## HOW TO COMPLETE THIS TASK
Exactly the lines from the one containing "Amended(1) by Proposal 1473, Mar. 8 1995" through the final line of the data are to be written out again, with nothing added.
- - - - - - -
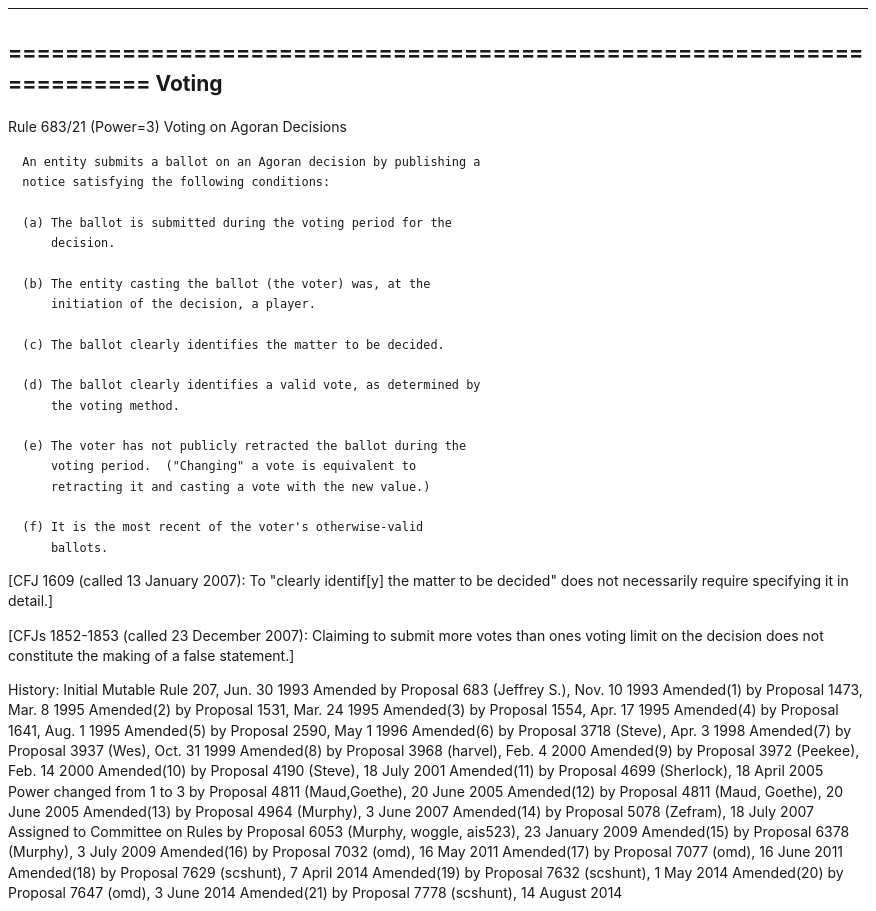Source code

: ----------------------------------------------------------------------

======================================================================
Voting
----------------------------------------------------------------------

Rule 683/21 (Power=3)
Voting on Agoran Decisions

      An entity submits a ballot on an Agoran decision by publishing a
      notice satisfying the following conditions:

      (a) The ballot is submitted during the voting period for the
          decision.

      (b) The entity casting the ballot (the voter) was, at the
          initiation of the decision, a player.

      (c) The ballot clearly identifies the matter to be decided.

      (d) The ballot clearly identifies a valid vote, as determined by
          the voting method.

      (e) The voter has not publicly retracted the ballot during the
          voting period.  ("Changing" a vote is equivalent to
          retracting it and casting a vote with the new value.)

      (f) It is the most recent of the voter's otherwise-valid
          ballots.

[CFJ 1609 (called 13 January 2007): To "clearly identif[y] the matter
to be decided" does not necessarily require specifying it in detail.]

[CFJs 1852-1853 (called 23 December 2007): Claiming to submit more
votes than ones voting limit on the decision does not constitute the
making of a false statement.]

History:
Initial Mutable Rule 207, Jun. 30 1993
Amended by Proposal 683 (Jeffrey S.), Nov. 10 1993
Amended(1) by Proposal 1473, Mar. 8 1995
Amended(2) by Proposal 1531, Mar. 24 1995
Amended(3) by Proposal 1554, Apr. 17 1995
Amended(4) by Proposal 1641, Aug. 1 1995
Amended(5) by Proposal 2590, May 1 1996
Amended(6) by Proposal 3718 (Steve), Apr. 3 1998
Amended(7) by Proposal 3937 (Wes), Oct. 31 1999
Amended(8) by Proposal 3968 (harvel), Feb. 4 2000
Amended(9) by Proposal 3972 (Peekee), Feb. 14 2000
Amended(10) by Proposal 4190 (Steve), 18 July 2001
Amended(11) by Proposal 4699 (Sherlock), 18 April 2005
Power changed from 1 to 3 by Proposal 4811 (Maud,Goethe), 20 June 2005
Amended(12) by Proposal 4811 (Maud, Goethe), 20 June 2005
Amended(13) by Proposal 4964 (Murphy), 3 June 2007
Amended(14) by Proposal 5078 (Zefram), 18 July 2007
Assigned to Committee on Rules by Proposal 6053 (Murphy, woggle,
  ais523), 23 January 2009
Amended(15) by Proposal 6378 (Murphy), 3 July 2009
Amended(16) by Proposal 7032 (omd), 16 May 2011
Amended(17) by Proposal 7077 (omd), 16 June 2011
Amended(18) by Proposal 7629 (scshunt), 7 April 2014
Amended(19) by Proposal 7632 (scshunt), 1 May 2014
Amended(20) by Proposal 7647 (omd), 3 June 2014
Amended(21) by Proposal 7778 (scshunt), 14 August 2014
- - - - - - -
## SOLUTION BELOW
Amended(1) by Proposal 1473, Mar. 8 1995
Amended(2) by Proposal 1531, Mar. 24 1995
Amended(3) by Proposal 1554, Apr. 17 1995
Amended(4) by Proposal 1641, Aug. 1 1995
Amended(5) by Proposal 2590, May 1 1996
Amended(6) by Proposal 3718 (Steve), Apr. 3 1998
Amended(7) by Proposal 3937 (Wes), Oct. 31 1999
Amended(8) by Proposal 3968 (harvel), Feb. 4 2000
Amended(9) by Proposal 3972 (Peekee), Feb. 14 2000
Amended(10) by Proposal 4190 (Steve), 18 July 2001
Amended(11) by Proposal 4699 (Sherlock), 18 April 2005
Power changed from 1 to 3 by Proposal 4811 (Maud,Goethe), 20 June 2005
Amended(12) by Proposal 4811 (Maud, Goethe), 20 June 2005
Amended(13) by Proposal 4964 (Murphy), 3 June 2007
Amended(14) by Proposal 5078 (Zefram), 18 July 2007
Assigned to Committee on Rules by Proposal 6053 (Murphy, woggle,
  ais523), 23 January 2009
Amended(15) by Proposal 6378 (Murphy), 3 July 2009
Amended(16) by Proposal 7032 (omd), 16 May 2011
Amended(17) by Proposal 7077 (omd), 16 June 2011
Amended(18) by Proposal 7629 (scshunt), 7 April 2014
Amended(19) by Proposal 7632 (scshunt), 1 May 2014
Amended(20) by Proposal 7647 (omd), 3 June 2014
Amended(21) by Proposal 7778 (scshunt), 14 August 2014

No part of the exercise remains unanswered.